11. The rotor shaft disconnect clutch assembly of claim 10, further comprising a spring configured to bias the armature toward the slipper ring such that the protrusion of the armature engages with the notch of the slipper ring.

12. The rotor shaft disconnect clutch assembly of claim 11, further comprising an actuator fixed to the housing and configured to selectively exert an axial force on the armature that overcomes a force exerted by the spring to slide the armature axially away from the slipper ring to disengage the protrusion from the notch to allow rotational displacement of the slipper ring relative to the outer ring to couple the shaft to the outer ring and rotor.

13. The rotor shaft disconnect clutch assembly of claim 12, wherein the actuator is a solenoid.

14. The rotor shaft disconnect clutch assembly of claim 10, further comprising a plurality of rollers disposed between the radially inner surface of the outer ring and the radially outer surface of the slipper ring configured to radially compress the slipper ring in response to rotational displacement of the slipper ring relative to the outer ring.

15. The rotor shaft disconnect clutch assembly of claim 14, wherein the slipper ring includes a slit configured to allow the slipper ring to contract in response to forces exerted by the rollers and grip the shaft to couple the shaft to the outer ring and the rotor.

16. The rotor shaft disconnect clutch assembly of claim 10, wherein the rotor is supported for rotation via first and second bearings disposed on axially opposite sides of the outer ring.

17. The rotor shaft disconnect clutch assembly of claim 10, wherein the outer ring includes an outer radial surface with an external spline configured to mesh with an internal spline of the rotor.

18. The rotor shaft disconnect clutch assembly of claim 10, wherein the protrusion extends radially inward from an inner radial surface of the armature.

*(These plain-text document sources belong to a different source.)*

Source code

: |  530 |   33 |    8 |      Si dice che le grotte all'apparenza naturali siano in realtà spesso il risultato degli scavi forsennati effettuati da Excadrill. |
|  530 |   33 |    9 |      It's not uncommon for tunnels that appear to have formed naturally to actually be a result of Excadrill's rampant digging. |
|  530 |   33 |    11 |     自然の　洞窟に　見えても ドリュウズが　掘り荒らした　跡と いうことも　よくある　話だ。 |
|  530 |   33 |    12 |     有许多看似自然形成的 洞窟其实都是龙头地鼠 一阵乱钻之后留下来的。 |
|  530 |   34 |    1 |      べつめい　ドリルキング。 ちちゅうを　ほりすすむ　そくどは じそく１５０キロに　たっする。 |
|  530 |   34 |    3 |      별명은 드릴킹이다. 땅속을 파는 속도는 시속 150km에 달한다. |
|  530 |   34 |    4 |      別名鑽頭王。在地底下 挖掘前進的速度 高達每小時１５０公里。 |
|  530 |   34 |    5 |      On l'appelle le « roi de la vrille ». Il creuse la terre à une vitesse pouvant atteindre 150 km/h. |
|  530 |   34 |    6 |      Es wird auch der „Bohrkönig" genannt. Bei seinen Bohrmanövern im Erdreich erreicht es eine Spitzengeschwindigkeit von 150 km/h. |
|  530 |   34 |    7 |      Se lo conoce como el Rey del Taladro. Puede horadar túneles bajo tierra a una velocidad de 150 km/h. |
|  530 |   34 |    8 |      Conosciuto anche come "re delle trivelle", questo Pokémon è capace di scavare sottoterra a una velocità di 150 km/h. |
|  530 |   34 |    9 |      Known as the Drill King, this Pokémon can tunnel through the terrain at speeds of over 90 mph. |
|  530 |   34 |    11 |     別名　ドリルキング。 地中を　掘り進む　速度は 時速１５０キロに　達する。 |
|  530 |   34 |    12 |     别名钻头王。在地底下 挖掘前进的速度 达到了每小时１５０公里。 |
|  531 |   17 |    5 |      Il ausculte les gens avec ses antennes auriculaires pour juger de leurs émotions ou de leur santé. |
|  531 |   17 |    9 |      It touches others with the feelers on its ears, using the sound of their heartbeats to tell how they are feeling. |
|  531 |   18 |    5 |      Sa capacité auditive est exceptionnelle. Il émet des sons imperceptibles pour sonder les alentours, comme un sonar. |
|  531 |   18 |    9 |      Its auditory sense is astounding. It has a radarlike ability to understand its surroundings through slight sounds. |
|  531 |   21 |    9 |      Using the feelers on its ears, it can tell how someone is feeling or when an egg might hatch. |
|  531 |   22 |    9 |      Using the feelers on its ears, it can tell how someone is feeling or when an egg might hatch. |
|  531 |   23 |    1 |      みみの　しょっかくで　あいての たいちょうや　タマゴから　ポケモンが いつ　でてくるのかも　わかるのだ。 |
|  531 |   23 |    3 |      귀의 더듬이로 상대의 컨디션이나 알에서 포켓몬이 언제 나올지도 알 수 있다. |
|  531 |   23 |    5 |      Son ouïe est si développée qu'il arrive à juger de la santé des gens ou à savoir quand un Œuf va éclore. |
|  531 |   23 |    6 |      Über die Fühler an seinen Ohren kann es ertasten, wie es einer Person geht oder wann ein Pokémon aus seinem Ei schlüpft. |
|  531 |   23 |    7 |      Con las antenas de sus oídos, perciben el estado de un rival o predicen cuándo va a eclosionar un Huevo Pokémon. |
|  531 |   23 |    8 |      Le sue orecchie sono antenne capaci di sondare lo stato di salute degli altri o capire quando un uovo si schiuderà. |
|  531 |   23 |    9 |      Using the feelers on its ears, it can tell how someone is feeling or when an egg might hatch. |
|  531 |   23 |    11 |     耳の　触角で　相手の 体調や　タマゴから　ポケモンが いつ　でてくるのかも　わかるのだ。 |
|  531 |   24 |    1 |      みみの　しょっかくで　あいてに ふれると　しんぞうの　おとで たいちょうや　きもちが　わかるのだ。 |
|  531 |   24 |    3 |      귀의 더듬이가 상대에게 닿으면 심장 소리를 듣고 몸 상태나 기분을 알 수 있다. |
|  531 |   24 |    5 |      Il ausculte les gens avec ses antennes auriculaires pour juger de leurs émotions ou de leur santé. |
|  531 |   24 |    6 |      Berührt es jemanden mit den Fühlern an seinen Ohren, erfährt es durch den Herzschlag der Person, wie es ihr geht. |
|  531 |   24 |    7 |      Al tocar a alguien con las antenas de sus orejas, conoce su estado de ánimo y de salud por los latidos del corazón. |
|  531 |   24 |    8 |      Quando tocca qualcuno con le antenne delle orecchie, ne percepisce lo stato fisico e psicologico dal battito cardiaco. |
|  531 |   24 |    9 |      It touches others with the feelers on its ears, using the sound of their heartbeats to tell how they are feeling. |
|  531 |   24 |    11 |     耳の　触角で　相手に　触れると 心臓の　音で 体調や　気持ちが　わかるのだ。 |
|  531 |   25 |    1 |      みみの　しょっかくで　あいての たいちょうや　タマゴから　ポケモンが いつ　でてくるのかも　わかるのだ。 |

19. The rotor shaft disconnect clutch assembly of claim 10, wherein the radially inner surface of the outer ring is designed as a wavy contoured surface and the radially outer surface of the slipper ring is designed as a wavy contoured surface.

20. The rotor shaft disconnect clutch assembly of claim 1, a plurality of rollers are configured to fit in gaps formed by the wavy contoured surfaces when the slipper ring is circumferentially aligned with the outer ring.